[[ Records to use, beginning ]]

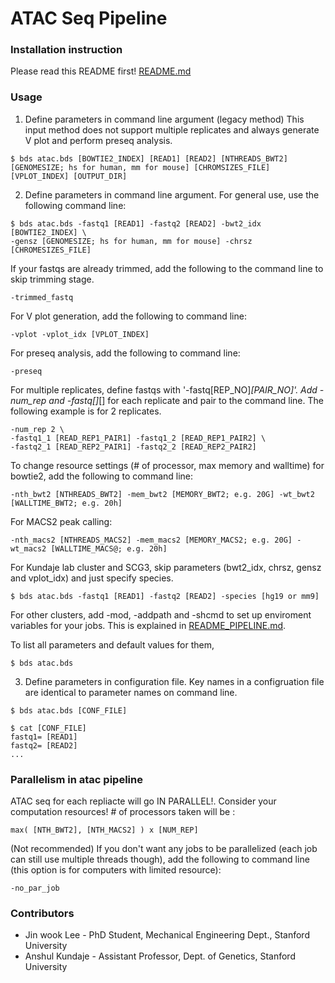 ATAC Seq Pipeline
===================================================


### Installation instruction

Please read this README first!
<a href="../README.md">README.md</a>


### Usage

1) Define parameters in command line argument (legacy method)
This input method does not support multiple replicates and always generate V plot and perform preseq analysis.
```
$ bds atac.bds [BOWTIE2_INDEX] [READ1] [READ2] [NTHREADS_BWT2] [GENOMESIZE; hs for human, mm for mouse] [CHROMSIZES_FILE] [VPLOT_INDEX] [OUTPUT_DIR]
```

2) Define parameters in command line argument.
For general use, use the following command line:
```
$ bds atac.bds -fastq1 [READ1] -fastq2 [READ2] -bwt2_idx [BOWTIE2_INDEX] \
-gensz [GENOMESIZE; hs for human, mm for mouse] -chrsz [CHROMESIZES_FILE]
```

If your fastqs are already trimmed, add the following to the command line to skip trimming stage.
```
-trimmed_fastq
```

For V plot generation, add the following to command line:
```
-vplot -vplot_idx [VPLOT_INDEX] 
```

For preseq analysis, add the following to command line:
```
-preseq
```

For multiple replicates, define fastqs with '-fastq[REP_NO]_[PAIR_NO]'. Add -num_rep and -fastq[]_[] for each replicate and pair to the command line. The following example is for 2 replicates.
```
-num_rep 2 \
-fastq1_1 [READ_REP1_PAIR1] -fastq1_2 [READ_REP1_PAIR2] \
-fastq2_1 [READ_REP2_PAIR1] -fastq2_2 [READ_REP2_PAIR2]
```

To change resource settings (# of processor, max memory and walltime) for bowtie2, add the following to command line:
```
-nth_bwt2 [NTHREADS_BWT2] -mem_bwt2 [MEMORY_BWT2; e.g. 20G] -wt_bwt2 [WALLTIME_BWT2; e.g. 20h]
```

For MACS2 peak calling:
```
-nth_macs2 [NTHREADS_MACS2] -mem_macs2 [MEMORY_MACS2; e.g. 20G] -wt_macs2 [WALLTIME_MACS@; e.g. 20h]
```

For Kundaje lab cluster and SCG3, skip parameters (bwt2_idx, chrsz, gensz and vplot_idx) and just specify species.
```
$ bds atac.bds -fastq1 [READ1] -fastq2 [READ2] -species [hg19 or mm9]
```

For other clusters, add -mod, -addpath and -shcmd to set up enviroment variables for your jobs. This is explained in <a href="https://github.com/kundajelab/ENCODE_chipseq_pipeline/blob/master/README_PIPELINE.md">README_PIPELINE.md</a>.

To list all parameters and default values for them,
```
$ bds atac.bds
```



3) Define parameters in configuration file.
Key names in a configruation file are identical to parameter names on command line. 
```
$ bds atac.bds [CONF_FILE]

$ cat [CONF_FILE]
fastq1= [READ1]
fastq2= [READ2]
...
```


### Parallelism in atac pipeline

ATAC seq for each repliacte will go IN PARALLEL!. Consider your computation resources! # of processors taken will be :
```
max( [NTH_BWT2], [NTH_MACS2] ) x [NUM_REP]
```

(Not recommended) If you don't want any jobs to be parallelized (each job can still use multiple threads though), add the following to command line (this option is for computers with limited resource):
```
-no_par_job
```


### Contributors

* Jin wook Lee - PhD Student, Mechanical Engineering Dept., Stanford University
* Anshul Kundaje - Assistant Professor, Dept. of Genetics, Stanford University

[[ Records to use, end ]]

Exercise instructions. Out of the preceding entries, pull every line containing the string "gensz".

Response box.
-gensz [GENOMESIZE; hs for human, mm for mouse] -chrsz [CHROMESIZES_FILE]
For Kundaje lab cluster and SCG3, skip parameters (bwt2_idx, chrsz, gensz and vplot_idx) and just specify species.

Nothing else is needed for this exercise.